Kışın amansız fırtınalarında, yazın kavurucu sıcaklığında, gecenin zifiri karanlığında mekan etmişlerdi dağları bükülmez iradeleriyle. Erdemlilikleriyle düşmana yenilgiyi tattırmışlar, en zor anlarda bile.
Efsanedir ülkem Kürdistan’da gerilla. Dişe diş bir kavgada mermi olur, her biri düşmana hesap soran, anıt olur düştüğü yerde. Agiittt diye başlar anaların ağıtlarında, sonra zılgıt olur zafer gününde ve marş olur Kürdün dilinde. Berivan’la, Bêritan’la devam eder efsaneler, kalemler yetmez yazmaya, biz yine de yazalım Cizre’de serhildan olan Berivan’ı, işbirlikçiliğe sıkılan kurşun olan Bêritan’ı ve ülkeye dönüş olan Ronahi’yi, Berivan’ı…
Böylesini görmedi, yazmadı tarih; ne milattan önce, ne milattan sonra, ne Vietnam’da, ne Mozambik’te. Dünya düşmandı onlara. Ama onlar yüreklerindeki sevgiyle ısıttılar Ortadoğu’nun orta yerini. Sahiplenmek bir gurur olmuştu. Demiştik; bu gururu duyanlardan biri de henüz savaşın acımasızlığının farkında bile olmayan, ama içindeki sımsıcak kıpırdanışa kendisini bırakan Hêvi’ydi.

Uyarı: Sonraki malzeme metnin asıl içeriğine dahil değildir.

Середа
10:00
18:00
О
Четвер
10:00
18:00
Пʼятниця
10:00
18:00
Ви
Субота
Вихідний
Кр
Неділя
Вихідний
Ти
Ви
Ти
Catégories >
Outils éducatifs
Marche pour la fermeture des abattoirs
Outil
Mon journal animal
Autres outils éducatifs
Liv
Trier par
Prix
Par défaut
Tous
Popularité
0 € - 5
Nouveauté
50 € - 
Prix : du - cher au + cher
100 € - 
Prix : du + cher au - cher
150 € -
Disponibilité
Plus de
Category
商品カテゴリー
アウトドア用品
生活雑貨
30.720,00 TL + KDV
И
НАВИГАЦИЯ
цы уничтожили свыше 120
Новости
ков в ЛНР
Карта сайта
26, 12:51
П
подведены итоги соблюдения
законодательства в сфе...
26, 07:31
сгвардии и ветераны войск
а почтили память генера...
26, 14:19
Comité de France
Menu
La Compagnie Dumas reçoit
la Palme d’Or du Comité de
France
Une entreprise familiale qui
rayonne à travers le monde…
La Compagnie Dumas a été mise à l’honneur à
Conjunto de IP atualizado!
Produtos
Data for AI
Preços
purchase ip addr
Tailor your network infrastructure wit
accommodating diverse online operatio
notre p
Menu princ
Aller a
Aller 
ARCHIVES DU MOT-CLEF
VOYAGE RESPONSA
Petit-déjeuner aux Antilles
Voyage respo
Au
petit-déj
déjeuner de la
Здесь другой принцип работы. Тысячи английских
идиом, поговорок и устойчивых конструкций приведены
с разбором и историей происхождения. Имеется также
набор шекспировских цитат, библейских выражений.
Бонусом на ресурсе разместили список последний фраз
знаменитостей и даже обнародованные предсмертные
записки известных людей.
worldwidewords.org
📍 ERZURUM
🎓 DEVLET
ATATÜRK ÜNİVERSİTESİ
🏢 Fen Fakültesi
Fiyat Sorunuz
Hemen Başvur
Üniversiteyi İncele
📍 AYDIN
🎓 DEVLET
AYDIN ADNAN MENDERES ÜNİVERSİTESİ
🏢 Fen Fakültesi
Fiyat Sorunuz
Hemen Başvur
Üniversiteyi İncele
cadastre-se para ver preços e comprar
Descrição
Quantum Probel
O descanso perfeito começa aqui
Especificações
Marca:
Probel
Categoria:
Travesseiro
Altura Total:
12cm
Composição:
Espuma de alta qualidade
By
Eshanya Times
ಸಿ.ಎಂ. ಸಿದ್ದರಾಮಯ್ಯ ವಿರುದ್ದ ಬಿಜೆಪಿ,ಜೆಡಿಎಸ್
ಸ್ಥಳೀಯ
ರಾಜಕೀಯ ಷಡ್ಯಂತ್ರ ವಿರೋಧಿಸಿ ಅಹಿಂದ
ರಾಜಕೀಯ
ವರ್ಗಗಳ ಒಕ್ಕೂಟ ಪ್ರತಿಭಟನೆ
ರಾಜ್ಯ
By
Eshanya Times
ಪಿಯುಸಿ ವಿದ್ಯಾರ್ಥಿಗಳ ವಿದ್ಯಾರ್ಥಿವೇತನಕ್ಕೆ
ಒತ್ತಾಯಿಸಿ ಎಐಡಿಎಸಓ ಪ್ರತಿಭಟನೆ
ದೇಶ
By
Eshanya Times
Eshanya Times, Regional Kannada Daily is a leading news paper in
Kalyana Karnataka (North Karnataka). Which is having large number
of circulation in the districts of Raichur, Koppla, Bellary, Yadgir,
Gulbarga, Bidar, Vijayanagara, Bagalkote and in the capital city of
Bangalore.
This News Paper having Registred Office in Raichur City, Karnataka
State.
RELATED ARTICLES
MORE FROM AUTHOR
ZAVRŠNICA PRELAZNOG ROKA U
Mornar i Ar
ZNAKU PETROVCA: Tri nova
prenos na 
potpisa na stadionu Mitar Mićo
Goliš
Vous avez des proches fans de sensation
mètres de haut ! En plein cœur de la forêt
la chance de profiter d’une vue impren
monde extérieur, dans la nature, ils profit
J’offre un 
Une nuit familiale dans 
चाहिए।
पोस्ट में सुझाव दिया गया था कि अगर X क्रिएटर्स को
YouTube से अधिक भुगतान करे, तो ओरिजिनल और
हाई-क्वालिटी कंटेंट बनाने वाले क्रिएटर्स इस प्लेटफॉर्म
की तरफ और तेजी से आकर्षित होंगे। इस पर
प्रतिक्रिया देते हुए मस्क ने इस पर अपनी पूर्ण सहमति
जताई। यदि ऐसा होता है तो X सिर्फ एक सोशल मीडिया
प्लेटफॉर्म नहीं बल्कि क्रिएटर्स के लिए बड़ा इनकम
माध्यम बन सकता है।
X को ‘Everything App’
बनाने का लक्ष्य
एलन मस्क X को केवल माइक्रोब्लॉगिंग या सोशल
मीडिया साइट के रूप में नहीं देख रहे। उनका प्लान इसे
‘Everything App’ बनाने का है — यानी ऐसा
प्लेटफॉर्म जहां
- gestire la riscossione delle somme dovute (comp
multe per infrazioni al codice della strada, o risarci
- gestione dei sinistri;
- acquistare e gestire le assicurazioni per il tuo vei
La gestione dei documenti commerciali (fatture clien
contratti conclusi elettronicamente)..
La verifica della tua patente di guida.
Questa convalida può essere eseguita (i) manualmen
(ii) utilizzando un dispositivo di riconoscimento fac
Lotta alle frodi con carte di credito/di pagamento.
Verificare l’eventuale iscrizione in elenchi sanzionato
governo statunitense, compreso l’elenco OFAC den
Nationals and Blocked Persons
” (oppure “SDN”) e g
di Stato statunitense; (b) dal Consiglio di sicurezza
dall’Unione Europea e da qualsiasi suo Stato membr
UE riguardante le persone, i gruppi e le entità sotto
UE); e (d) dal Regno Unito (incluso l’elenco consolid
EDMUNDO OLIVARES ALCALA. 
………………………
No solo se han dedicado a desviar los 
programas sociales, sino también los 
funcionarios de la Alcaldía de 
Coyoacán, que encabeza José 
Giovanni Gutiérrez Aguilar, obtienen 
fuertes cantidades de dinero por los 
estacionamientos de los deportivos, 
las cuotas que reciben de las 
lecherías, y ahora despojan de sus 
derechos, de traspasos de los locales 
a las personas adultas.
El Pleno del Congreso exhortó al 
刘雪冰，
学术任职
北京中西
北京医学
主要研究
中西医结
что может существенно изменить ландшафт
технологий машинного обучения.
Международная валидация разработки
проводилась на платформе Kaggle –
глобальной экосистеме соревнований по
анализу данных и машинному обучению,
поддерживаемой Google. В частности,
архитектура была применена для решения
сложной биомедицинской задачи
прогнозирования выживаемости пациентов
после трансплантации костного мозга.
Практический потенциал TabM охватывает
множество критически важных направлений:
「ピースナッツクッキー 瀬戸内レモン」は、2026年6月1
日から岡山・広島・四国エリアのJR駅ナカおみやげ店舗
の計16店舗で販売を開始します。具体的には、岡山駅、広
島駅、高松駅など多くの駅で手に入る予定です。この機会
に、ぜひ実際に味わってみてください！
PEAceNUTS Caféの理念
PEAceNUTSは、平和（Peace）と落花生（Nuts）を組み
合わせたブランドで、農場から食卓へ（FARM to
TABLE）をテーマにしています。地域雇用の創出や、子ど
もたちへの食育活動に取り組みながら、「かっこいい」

Kimdi Hêvi? İçinde bulunduğu savaşı, doğup büyüdüğü ülkesinin gerçekliğini ne kadar kavramıştı? Kürdistan tarihine damgasını vuran, bir direnişe öncülük eden ve hayatını ülkesi için idam sehpasında adayan Şêx Said’in torunu. Ama tüm bunların takipçisi olmayan bir aşiretin kızı. Ulusal parçalanmışlığı o da yaşamış, belki yıllar sonra dedesi gibi isyan eden Berdirxan Bey’i, Sımko Ağa’yı, Yezdanşêr’i öğrenince kendisinin bunu bilmemesinden utanacaktı. Leyla Kasım’ın ölümüne direnişini soranlara cevap verememenin utancını yaşayacaktı. Belki de Halepçe’ de, o kara günde zehirli, havadan yanan bombaların acısını hissetmediği için kendi kendisini suçlayacak ve Kürdistan’ın diğer parçalarının güzelliğini tarif edememenin garip burukluğunu yaşayacak ve oraları merak edecekti. Bütün bunları bilmeden o da her kadın gibi, kaderinin annesininki gibi olacağını düşünüyordu, duymadan önce kahramanları. Zengin bir ailenin şımarık kızı, tanışmadan önce gerçeklerle, ezilen bir halkın sorumluluklarını taşımanın zorluklarına göğüs gereceğini düşünmemişti yarattığı küçücük dünyasında. O küçücük dünyasında ne Halepçe, ne Dersim, ne Koçgiri isyanı ne de ülkesinde akan kanı düşünmek vardı. Nereden bilebilirdi ki, bürokrat, zengin bir ailenin şımarık kızı iken bile, aslında bir hiç olduğunu? Gerçekler dünyasında kendini tanımanın, yeniden yaratmanın savaşına giriyordu, bilmezcesine. Oysaki hayallerinde ne kadar da korkusuz ve cesur düşlemişti kendisini.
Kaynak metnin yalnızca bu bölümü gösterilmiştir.